More generally, coal and iron production in the country was sparked by Dutch wartime capital investment during the seventeenth century. It was ramped up thanks to trade with imperial Germany, a trade which continued through the Nazi period. Formally neutral, Sweden also facilitated German troop movements during Operation Barbarossa. In the 1918 Finnish Civil War the state covertly supported the reactionary ‘Whites’ out of fear a ‘Red’ victory would spread to Sweden too. SAP ministers schemed to assassinate Lenin during his transit through Sweden and Finland (then a Russian duchy) en route to revolutionary Russia in April 1917. They failed of course, by December Lenin’s government had recognised Finnish independence.

The two most important arms manufacturers in Sweden today are Saab, and the formerly state-owned Bofors (which is today a subsidiary of Britain’s BAE Systems). Sweden’s neutrality gives it licence to sell arms to almost anyone with the cash. But since the Cold War era it has maintained an unofficial alliance with the NATO/US axis of geopolitics. In 1952 it entered a secret agreement with the US to share intelligence on Soviet activities in the Baltic in exchange for US weaponry. In 1960 another secret agreement promised US support in the event of invasion of Sweden by Soviet forces. US experts were embedded in Saab to develop fighter jets and missiles. Today, the US axis moves to secure new shipping lanes in the Arctic Circle opened up by the melting ice caps; Trump’s (declined) 2019 offer to buy Greenland from Denmark being a well-publicised example.

The Scandinavian countries remain reliant on the German economy, which today dominates the EU imperialist bloc. This is epitomised by the Nord Stream pipelines designed to get cheap gas from Russia to Germany via Swedish and Danish parts of the Baltic Sea. The recent sabotage of the pipelines has damaged this link in favour of increased reliance on US fossil fuels. Sweden has blocked a joint investigation with Germany and Denmark into the cause of the explosions. Saab and Bofors, too, have made fortunes from selling arms for the US proxy war in Ukraine. Sweden and Finland are poised to become NATO’s newest members, committing them to spending 2% of their GDP on defence.

Just as social democracy, at its peak, gave way to neoliberalism, so these signs point to an end of triumphant ‘Pax Americana’ and the start of a period of overt nationalist politics and international imperialist rivalries. The Swedish embrace of the US side has coincided with the rise of a mainstream right wing. It draws working class support from those whom austerity and neoliberalism has most savagely attacked: former industrial workers who lost out from outsourcing, tradesmen forced to compete with immigrants on pay, and sections of society who depend on increasingly rationed social welfare. The Sweden Democrats party is the electoral expression of this trend. The party’s founder draws inspiration from the writings of Per Engdal, a supporter of Hitler who helped Nazis flee the Nordic region after the war and attempted to reconstitute the European fascist movement in Malmö in 1951.

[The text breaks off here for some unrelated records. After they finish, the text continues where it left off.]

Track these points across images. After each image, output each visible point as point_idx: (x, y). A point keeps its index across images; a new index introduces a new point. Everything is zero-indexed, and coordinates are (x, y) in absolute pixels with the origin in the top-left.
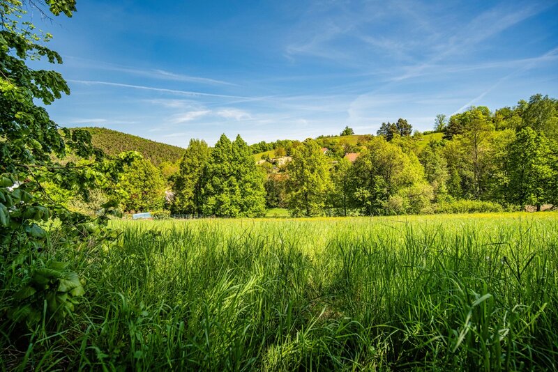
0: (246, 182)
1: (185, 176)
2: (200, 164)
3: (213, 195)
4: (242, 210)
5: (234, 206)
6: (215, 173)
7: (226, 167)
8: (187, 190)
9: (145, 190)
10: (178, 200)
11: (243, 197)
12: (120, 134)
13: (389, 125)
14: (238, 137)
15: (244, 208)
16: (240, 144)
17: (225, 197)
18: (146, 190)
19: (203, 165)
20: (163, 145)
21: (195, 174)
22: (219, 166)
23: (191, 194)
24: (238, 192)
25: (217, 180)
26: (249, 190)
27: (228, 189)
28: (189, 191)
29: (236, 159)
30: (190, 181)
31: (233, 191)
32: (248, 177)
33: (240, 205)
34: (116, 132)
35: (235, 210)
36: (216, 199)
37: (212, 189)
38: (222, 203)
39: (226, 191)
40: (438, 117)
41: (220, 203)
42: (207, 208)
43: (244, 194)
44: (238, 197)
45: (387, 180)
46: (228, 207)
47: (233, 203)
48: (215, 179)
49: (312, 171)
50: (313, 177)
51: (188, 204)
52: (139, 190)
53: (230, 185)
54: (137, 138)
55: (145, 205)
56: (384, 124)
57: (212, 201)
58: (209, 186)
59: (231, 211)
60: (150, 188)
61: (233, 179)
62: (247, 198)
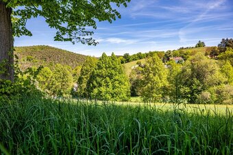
0: (115, 80)
1: (83, 76)
2: (91, 70)
3: (96, 87)
4: (113, 97)
5: (108, 94)
6: (98, 75)
7: (104, 72)
9: (63, 83)
10: (79, 90)
11: (113, 89)
12: (56, 49)
13: (227, 40)
15: (114, 95)
17: (103, 89)
20: (80, 55)
21: (88, 75)
22: (100, 71)
23: (86, 87)
24: (111, 86)
25: (99, 79)
26: (117, 85)
28: (84, 85)
29: (109, 67)
30: (85, 79)
31: (107, 86)
32: (117, 77)
33: (112, 94)
35: (109, 96)
36: (98, 90)
38: (101, 92)
39: (104, 85)
42: (93, 95)
43: (114, 87)
44: (110, 89)
45: (201, 81)
46: (104, 94)
47: (107, 92)
48: (98, 78)
51: (84, 92)
52: (60, 83)
53: (106, 82)
57: (96, 91)
58: (95, 83)
59: (106, 97)
60: (65, 82)
61: (108, 78)
62: (116, 90)
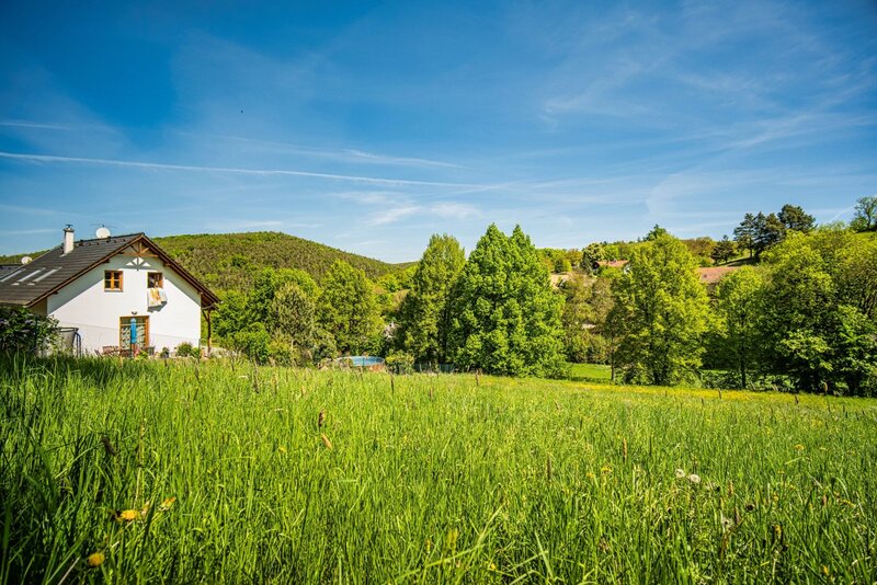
0: (534, 310)
1: (424, 296)
2: (449, 276)
3: (477, 331)
4: (528, 363)
5: (514, 355)
6: (481, 292)
7: (502, 280)
8: (428, 321)
9: (355, 317)
11: (530, 337)
13: (760, 217)
14: (517, 230)
15: (531, 357)
16: (522, 242)
17: (500, 336)
18: (357, 317)
19: (454, 279)
21: (441, 294)
22: (489, 279)
23: (434, 329)
24: (520, 328)
25: (483, 304)
26: (540, 324)
27: (505, 322)
28: (430, 323)
29: (517, 267)
30: (432, 305)
31: (512, 327)
32: (538, 301)
33: (524, 352)
34: (296, 239)
35: (517, 361)
36: (482, 338)
37: (475, 320)
38: (493, 347)
39: (502, 325)
40: (862, 201)
41: (490, 347)
42: (466, 354)
44: (522, 338)
46: (504, 355)
47: (512, 347)
48: (481, 302)
49: (673, 292)
50: (678, 305)
51: (427, 345)
52: (346, 318)
53: (508, 314)
54: (323, 246)
55: (353, 343)
56: (748, 217)
57: (475, 342)
58: (469, 315)
59: (509, 363)
60: (361, 315)
61: (513, 303)
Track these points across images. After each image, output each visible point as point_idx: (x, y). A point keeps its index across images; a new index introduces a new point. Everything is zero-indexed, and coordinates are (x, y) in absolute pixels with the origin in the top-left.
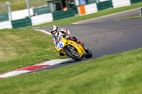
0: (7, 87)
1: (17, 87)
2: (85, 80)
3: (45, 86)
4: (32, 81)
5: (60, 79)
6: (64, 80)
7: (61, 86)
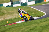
0: (19, 26)
1: (22, 26)
2: (46, 24)
3: (32, 26)
4: (27, 24)
5: (37, 24)
6: (38, 24)
7: (37, 26)
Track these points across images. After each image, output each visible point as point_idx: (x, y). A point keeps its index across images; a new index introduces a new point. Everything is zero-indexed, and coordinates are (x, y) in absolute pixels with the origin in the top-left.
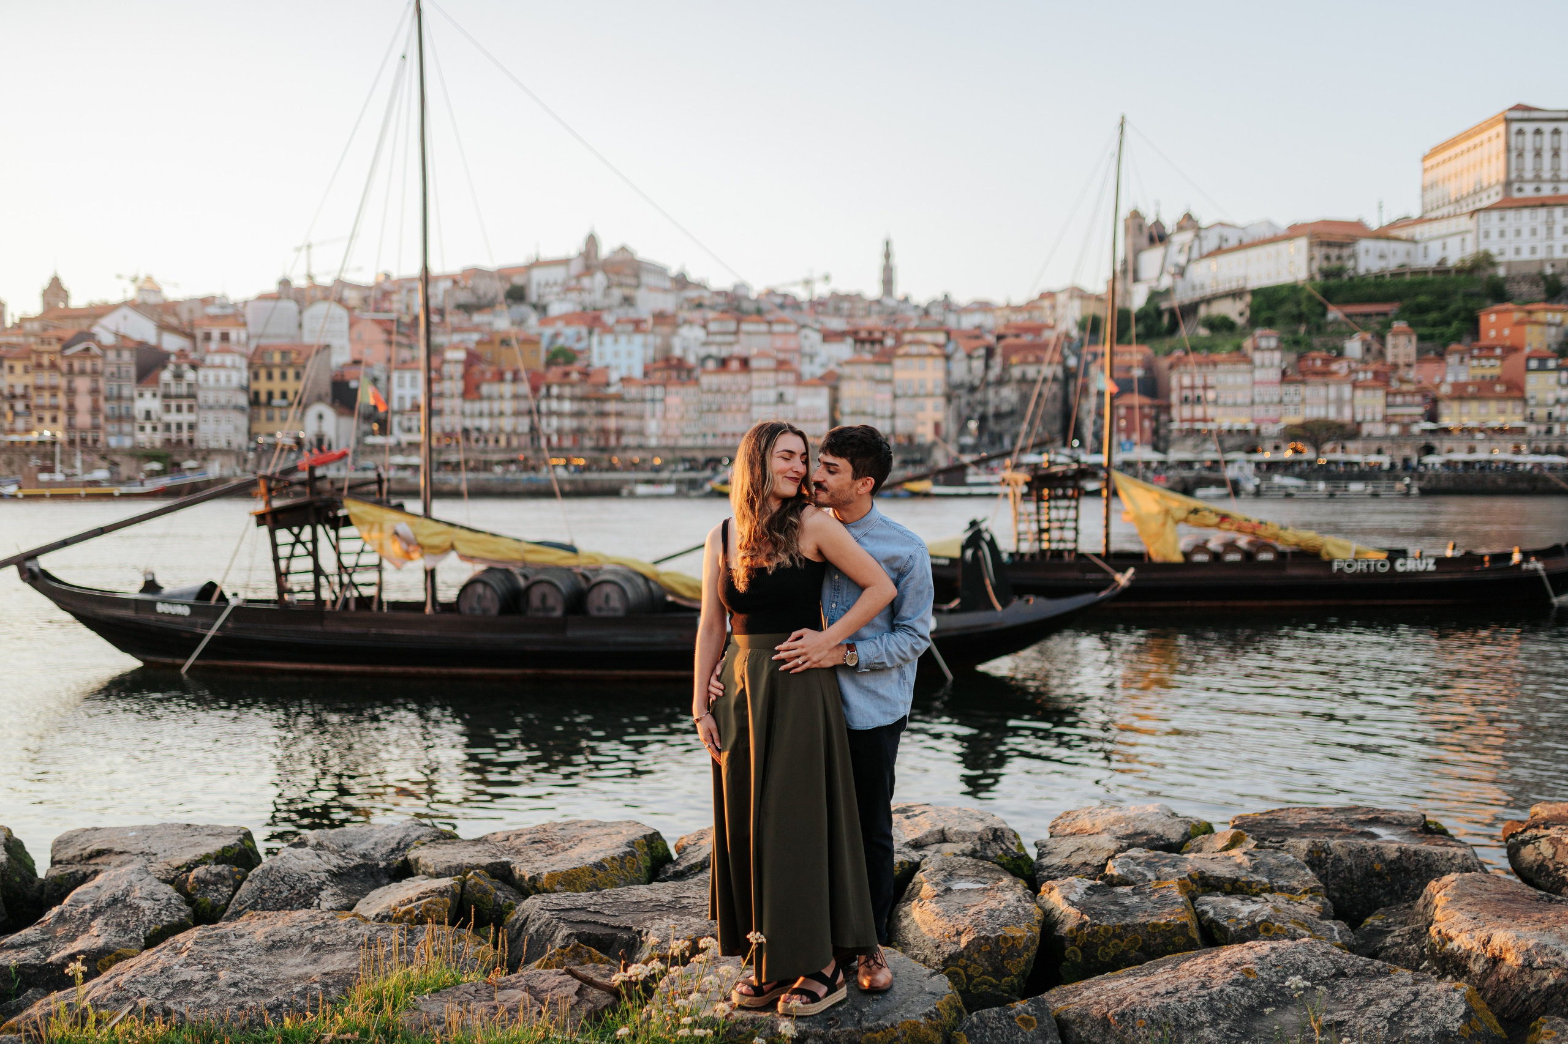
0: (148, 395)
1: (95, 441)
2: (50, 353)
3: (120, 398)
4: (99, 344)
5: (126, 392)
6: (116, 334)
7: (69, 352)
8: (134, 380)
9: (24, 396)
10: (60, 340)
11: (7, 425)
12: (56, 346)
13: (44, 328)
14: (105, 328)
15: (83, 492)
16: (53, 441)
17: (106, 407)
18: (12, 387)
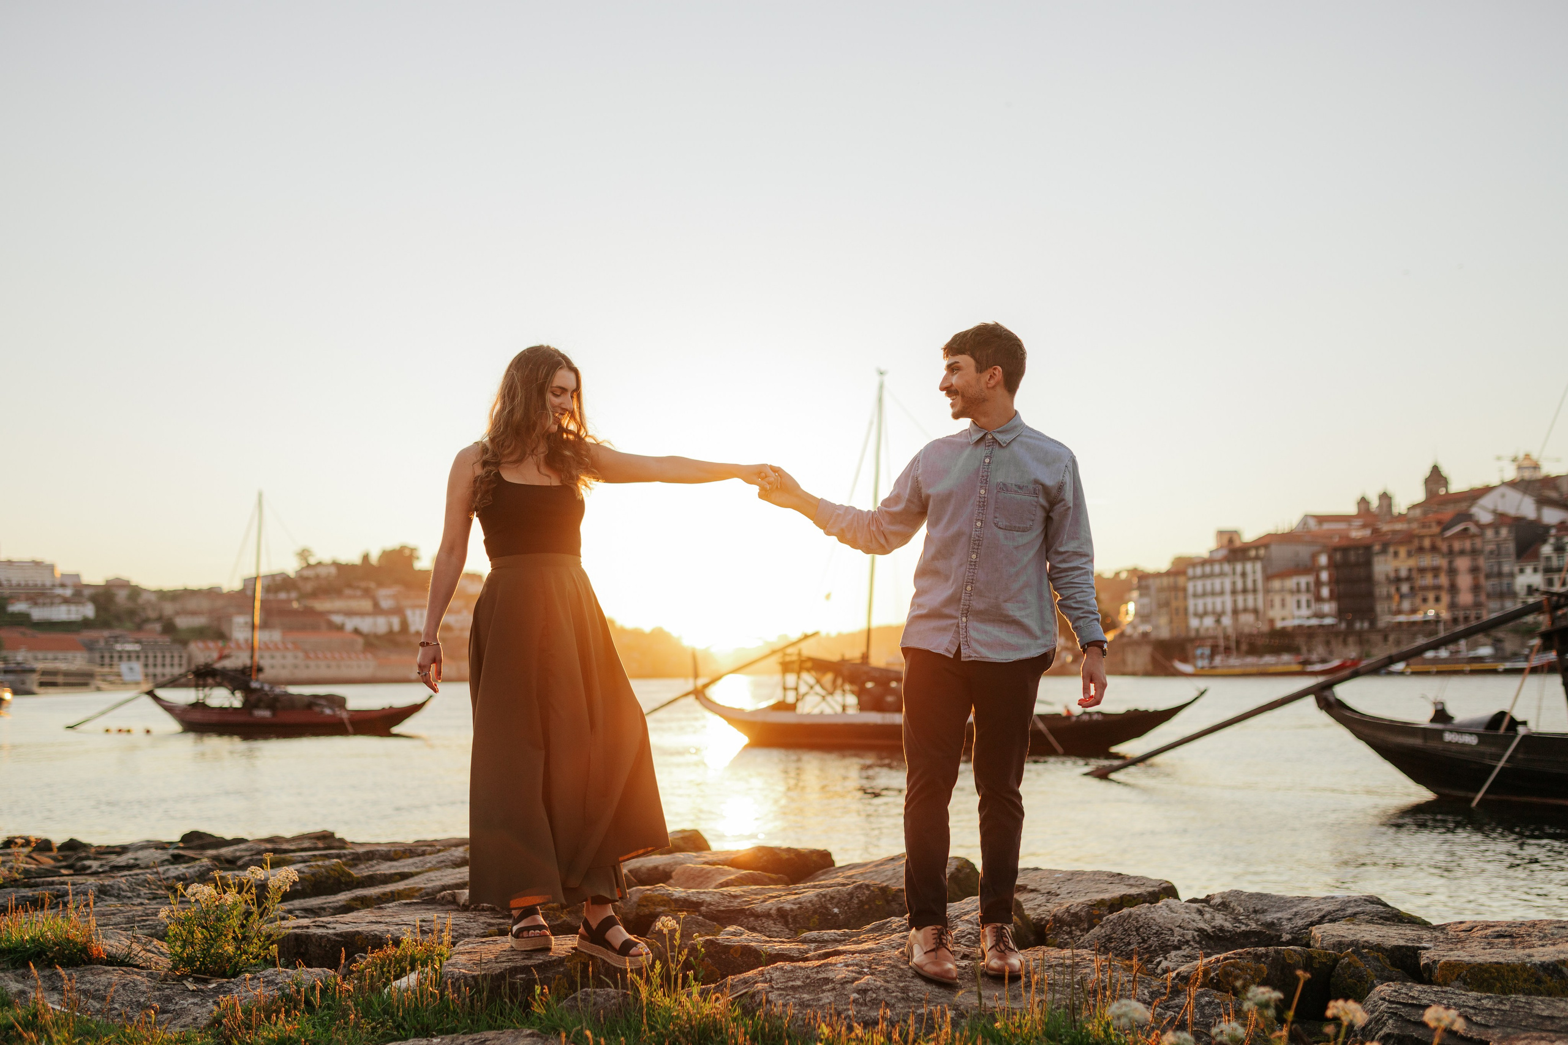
0: (1529, 570)
2: (1431, 536)
3: (1500, 575)
4: (1477, 524)
5: (1506, 569)
6: (1494, 512)
7: (1449, 533)
8: (1513, 558)
9: (1409, 579)
10: (1439, 523)
11: (1394, 607)
12: (1435, 529)
13: (1425, 513)
14: (1484, 508)
15: (1468, 668)
16: (1437, 621)
17: (1488, 585)
18: (1397, 571)
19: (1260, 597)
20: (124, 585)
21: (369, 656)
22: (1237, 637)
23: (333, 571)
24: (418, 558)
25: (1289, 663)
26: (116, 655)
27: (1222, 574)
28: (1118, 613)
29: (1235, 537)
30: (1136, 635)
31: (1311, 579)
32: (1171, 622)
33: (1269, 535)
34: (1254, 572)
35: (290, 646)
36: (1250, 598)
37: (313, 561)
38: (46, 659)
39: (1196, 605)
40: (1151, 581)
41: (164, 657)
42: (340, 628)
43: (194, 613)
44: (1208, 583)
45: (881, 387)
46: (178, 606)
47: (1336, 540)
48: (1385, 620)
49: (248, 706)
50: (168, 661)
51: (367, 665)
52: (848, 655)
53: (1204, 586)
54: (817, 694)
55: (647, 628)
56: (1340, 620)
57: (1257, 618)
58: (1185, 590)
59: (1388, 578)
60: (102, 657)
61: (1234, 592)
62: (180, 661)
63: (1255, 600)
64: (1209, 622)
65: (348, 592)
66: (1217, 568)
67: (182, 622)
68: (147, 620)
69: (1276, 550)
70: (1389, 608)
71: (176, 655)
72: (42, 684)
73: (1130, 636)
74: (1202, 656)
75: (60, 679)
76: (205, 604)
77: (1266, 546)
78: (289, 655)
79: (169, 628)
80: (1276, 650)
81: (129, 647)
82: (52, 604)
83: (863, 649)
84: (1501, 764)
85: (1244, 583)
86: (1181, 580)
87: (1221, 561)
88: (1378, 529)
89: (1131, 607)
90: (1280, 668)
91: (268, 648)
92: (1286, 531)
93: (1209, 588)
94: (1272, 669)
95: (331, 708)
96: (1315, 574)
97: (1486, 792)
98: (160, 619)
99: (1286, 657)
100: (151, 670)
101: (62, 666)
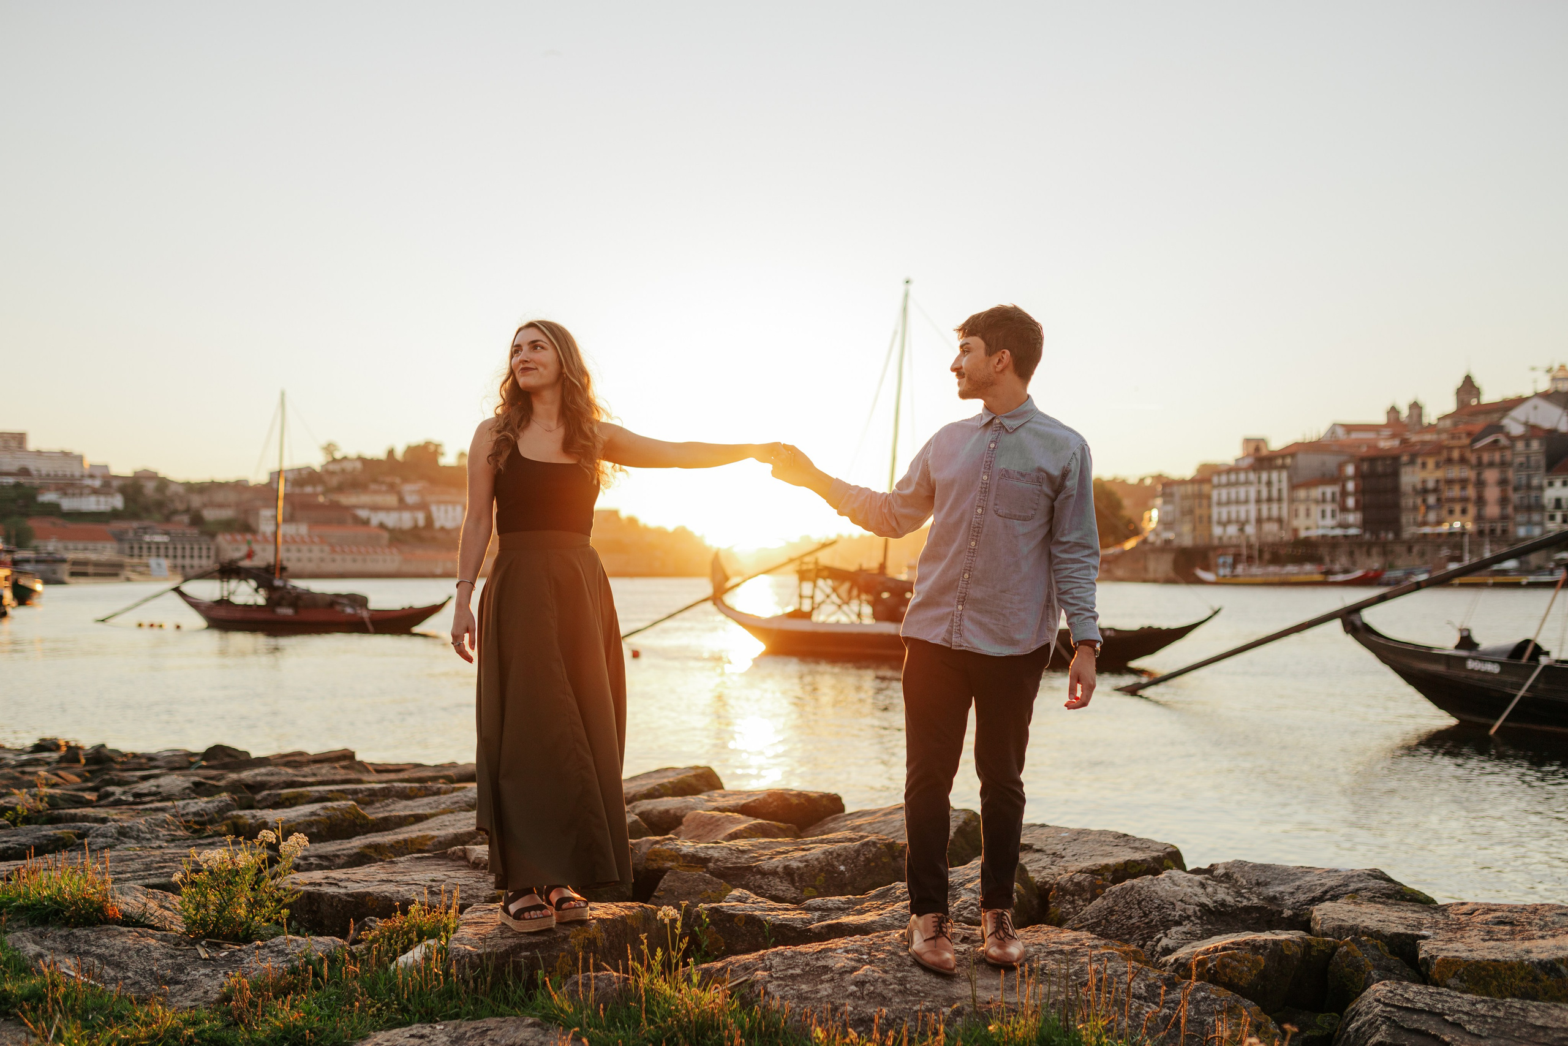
0: (1558, 483)
1: (1504, 531)
2: (1460, 447)
3: (1529, 487)
4: (1508, 436)
5: (1535, 482)
6: (1526, 424)
7: (1478, 445)
8: (1542, 470)
9: (1436, 490)
10: (1469, 434)
11: (1420, 518)
12: (1465, 441)
13: (1455, 425)
14: (1515, 420)
15: (1491, 581)
16: (1463, 533)
17: (1515, 497)
18: (1424, 482)
19: (1285, 506)
20: (152, 476)
21: (395, 550)
22: (1260, 546)
23: (358, 465)
24: (442, 454)
25: (1311, 573)
26: (145, 546)
27: (1247, 483)
28: (1142, 519)
29: (1262, 445)
30: (1159, 542)
31: (1336, 489)
32: (1194, 529)
33: (1297, 444)
34: (1280, 481)
35: (316, 539)
36: (1275, 507)
37: (338, 455)
38: (76, 549)
39: (1219, 513)
40: (1175, 489)
41: (192, 549)
42: (366, 523)
43: (221, 506)
44: (1233, 492)
45: (906, 296)
46: (205, 498)
47: (1364, 449)
48: (1410, 531)
49: (273, 603)
50: (196, 553)
51: (392, 560)
52: (865, 566)
53: (1229, 494)
54: (833, 603)
55: (670, 527)
56: (1365, 532)
57: (1281, 528)
58: (1209, 497)
59: (1414, 489)
60: (132, 548)
61: (1258, 501)
62: (209, 552)
63: (1280, 508)
64: (1232, 530)
65: (373, 487)
66: (1242, 477)
67: (209, 514)
68: (175, 512)
69: (1302, 460)
70: (1414, 519)
71: (204, 547)
72: (73, 574)
73: (1153, 544)
74: (1224, 565)
75: (90, 569)
76: (232, 497)
77: (1293, 455)
78: (316, 548)
79: (197, 520)
80: (1299, 560)
81: (158, 538)
82: (81, 494)
83: (880, 559)
84: (1521, 693)
85: (1269, 492)
86: (1206, 488)
87: (1246, 470)
88: (1407, 439)
89: (1155, 514)
90: (1302, 578)
91: (294, 541)
92: (1314, 440)
93: (1233, 496)
94: (1294, 579)
95: (352, 607)
96: (1341, 484)
97: (1505, 720)
98: (188, 511)
99: (1308, 567)
100: (179, 561)
101: (93, 556)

Meanwhile, higher paid sections of the working class have been peeled away from the Social Democrats by homeowner-friendly policies and promises of tax cuts advocated by the likes of the Liberals and the Moderates. The former Swedish Communist Party has renamed to the Left party and takes up old Social Democratic positions. So in effect the whole parliamentary sphere has shifted to the right. There is no large radical or militant socialist movement to expose the folly of parliamentarianism. None of the parties call into question Sweden’s place in the imperialist world system.

Lauesen concludes by stressing that communists in imperialist countries must recognise that significant sections of the working class benefit from imperialism. Their short-term interests align with the interests of the ruling class. A century of Swedish working class support for reformism proves this. Interpreting for today the rallying cry of the Communist Manifesto — ‘Proletarians of all countries, unite!’ — requires the organisation of a movement that opposes the current system in its entirety: opposes the imperialist division of the world’s working class and opposes the plunder of its global supply chains.